Tight junctions form a leakproof seal between cells where one is needed. Perhaps they also keep the sandwiches inside cells from getting stale and moldy.

The second type of junction is the adherens junction. These junctions work like a belt to keep the tissues‘ pants from falling down as they expand and contract.

Desmosomes, a third type of cell junction, are used as “spot welds” to hold tissue together against mechanical disruption. Between the cells, the protein cadherin forms a strong linkage. Within the cells, the cadherin is attached to an intermediate filament protein of the cytoskeleton keratin.

It probably comes as no surprise, then, that a hemidesmosome is half a desmosome. These are found not between two cells, but rather between a cell and its basement membrane and the basal lamina sublayer of the basement membrane. Since there is no cytoskeleton in the basal lamina, the protein integrin replaces cadherin in hemidesmosomes but the appearance in the electron microscope is exactly like half a desmosome.

The final type of junction we‘ll consider is the gap junction.

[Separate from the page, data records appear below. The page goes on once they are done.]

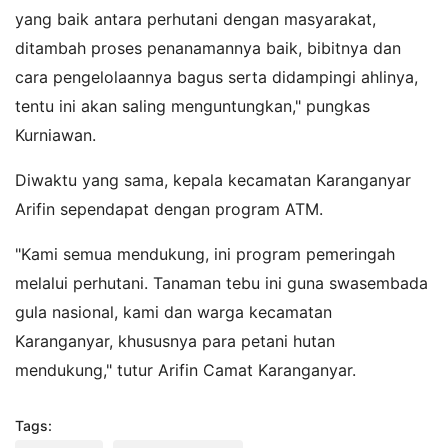
yang baik antara perhutani dengan masyarakat,
ditambah proses penanamannya baik, bibitnya dan
cara pengelolaannya bagus serta didampingi ahlinya,
tentu ini akan saling menguntungkan," pungkas
Kurniawan.
Diwaktu yang sama, kepala kecamatan Karanganyar
Arifin sependapat dengan program ATM.
"Kami semua mendukung, ini program pemeringah
melalui perhutani. Tanaman tebu ini guna swasembada
gula nasional, kami dan warga kecamatan
Karanganyar, khususnya para petani hutan
mendukung," tutur Arifin Camat Karanganyar.
Tags: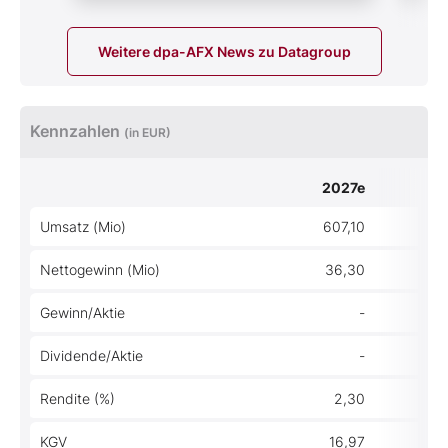
Weitere dpa-AFX News zu Datagroup
Kennzahlen
(in EUR)
2027e
2
Umsatz (Mio)
607,10
5
Nettogewinn (Mio)
36,30
Gewinn/Aktie
-
Dividende/Aktie
-
Rendite (%)
2,30
KGV
16,97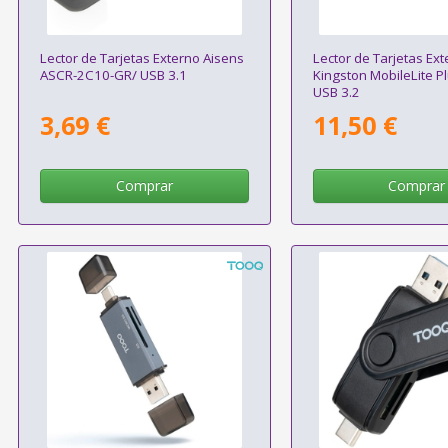
Lector de Tarjetas Externo Aisens
Lector de Tarjetas Ex
ASCR-2C10-GR/ USB 3.1
Kingston MobileLite P
USB 3.2
3,69 €
11,50 €
Comprar
Comprar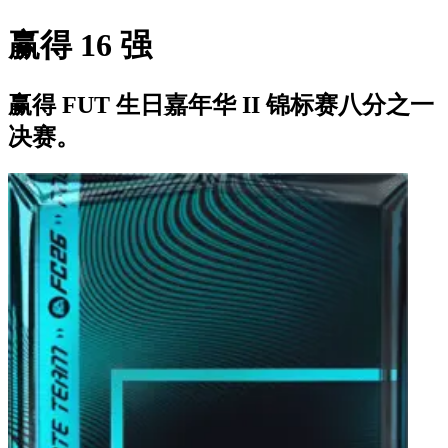
赢得 16 强
赢得 FUT 生日嘉年华 II 锦标赛八分之一
决赛。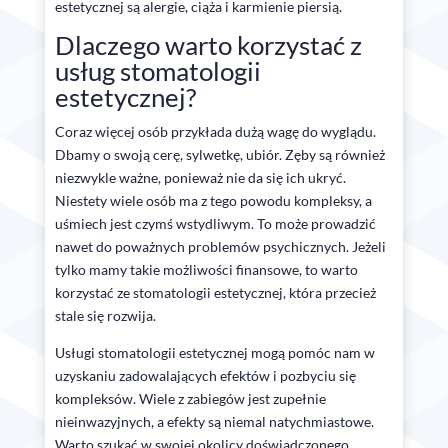
estetycznej są alergie, ciąża i karmienie piersią.
Dlaczego warto korzystać z
usług stomatologii
estetycznej?
Coraz więcej osób przykłada dużą wagę do wyglądu.
Dbamy o swoją cerę, sylwetkę, ubiór. Zęby są również
niezwykle ważne, ponieważ nie da się ich ukryć.
Niestety wiele osób ma z tego powodu kompleksy, a
uśmiech jest czymś wstydliwym. To może prowadzić
nawet do poważnych problemów psychicznych. Jeżeli
tylko mamy takie możliwości finansowe, to warto
korzystać ze stomatologii estetycznej, która przecież
stale się rozwija.
Usługi stomatologii estetycznej mogą pomóc nam w
uzyskaniu zadowalających efektów i pozbyciu się
kompleksów. Wiele z zabiegów jest zupełnie
nieinwazyjnych, a efekty są niemal natychmiastowe.
Warto szukać w swojej okolicy doświadczonego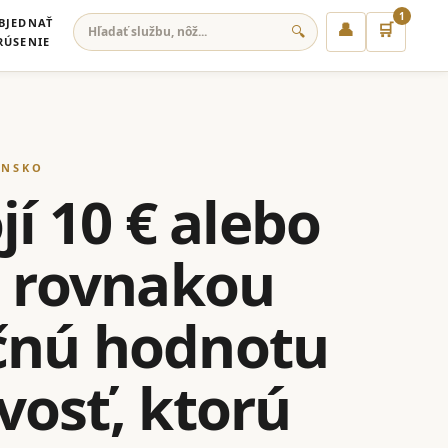
1
BJEDNAŤ
👤
🛒
🔍
RÚSENIE
ENSKO
jí 10 € alebo
s rovnakou
očnú hodnotu
ivosť, ktorú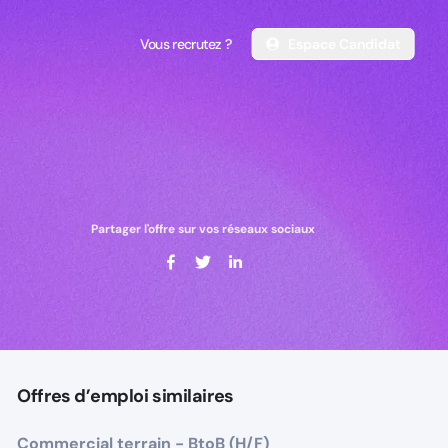
Vous recrutez ?
Espace Candidat
Vous recrutez ?
Espace Candidat
Partager l'offre sur vos réseaux sociaux
Offres d’emploi similaires
Commercial terrain - BtoB (H/F)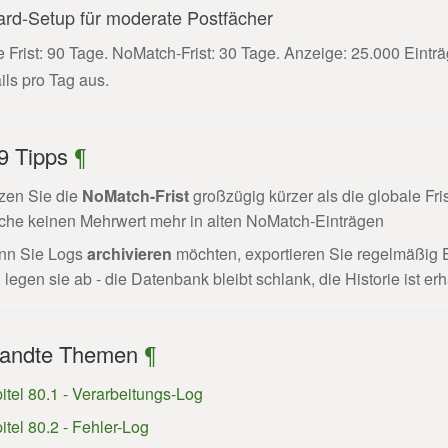
ard-Setup für moderate Postfächer
 Frist: 90 Tage. NoMatch-Frist: 30 Tage. Anzeige: 25.000 Einträ
ls pro Tag aus.
.9 Tipps
¶
zen Sie die
NoMatch-Frist
großzügig kürzer als die globale Fr
he keinen Mehrwert mehr in alten NoMatch-Einträgen
nn Sie Logs
archivieren
möchten, exportieren Sie regelmäßig 
 legen sie ab - die Datenbank bleibt schlank, die Historie ist erh
andte Themen
¶
itel 80.1 - Verarbeitungs-Log
itel 80.2 - Fehler-Log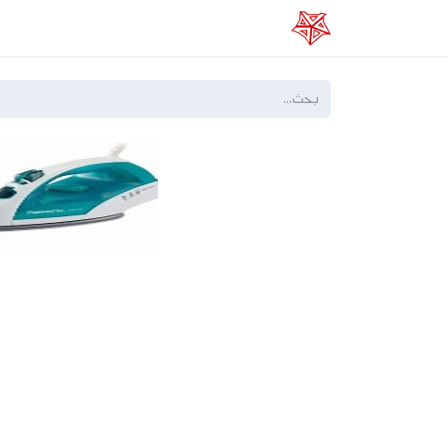
الرئيسية
عن الفا
خدماتنا
المتجر الإلكتر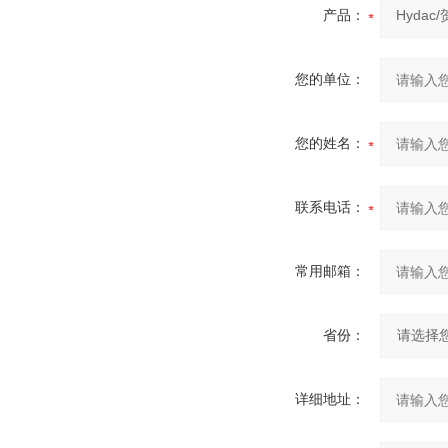
产品：
您的单位：
您的姓名：
联系电话：
常用邮箱：
省份：
详细地址：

The other junctions serve as mainly mechanical links. In contrast, the gap junction serves as an electrical and biochemical link between two cells. A protein, connexin, forms pore-like structures called connexons. The connexon allows small ions to pass from cell to cell. Monomers and small polymers (for example, calcium ions; the intracellular signaling molecules we studied in Unit 3 such as ATP or cAMP) can pass between cells as well. Heart muscle uses gap junctions to communicate electrical signals so that a group of heart muscle contracts together. Because of this communication, the upper chambers of the heart, the atria, contract all at once. This is followed by the signals traveling to the lower chambers of the heart, the ventricles, causing contraction. This built-in connection between cells could be a problem if a neighboring cell was sick. If this happens, the connexons can seal off like a ship‘s hatch, isolating the damaged cell so that it can die alone without making others sick.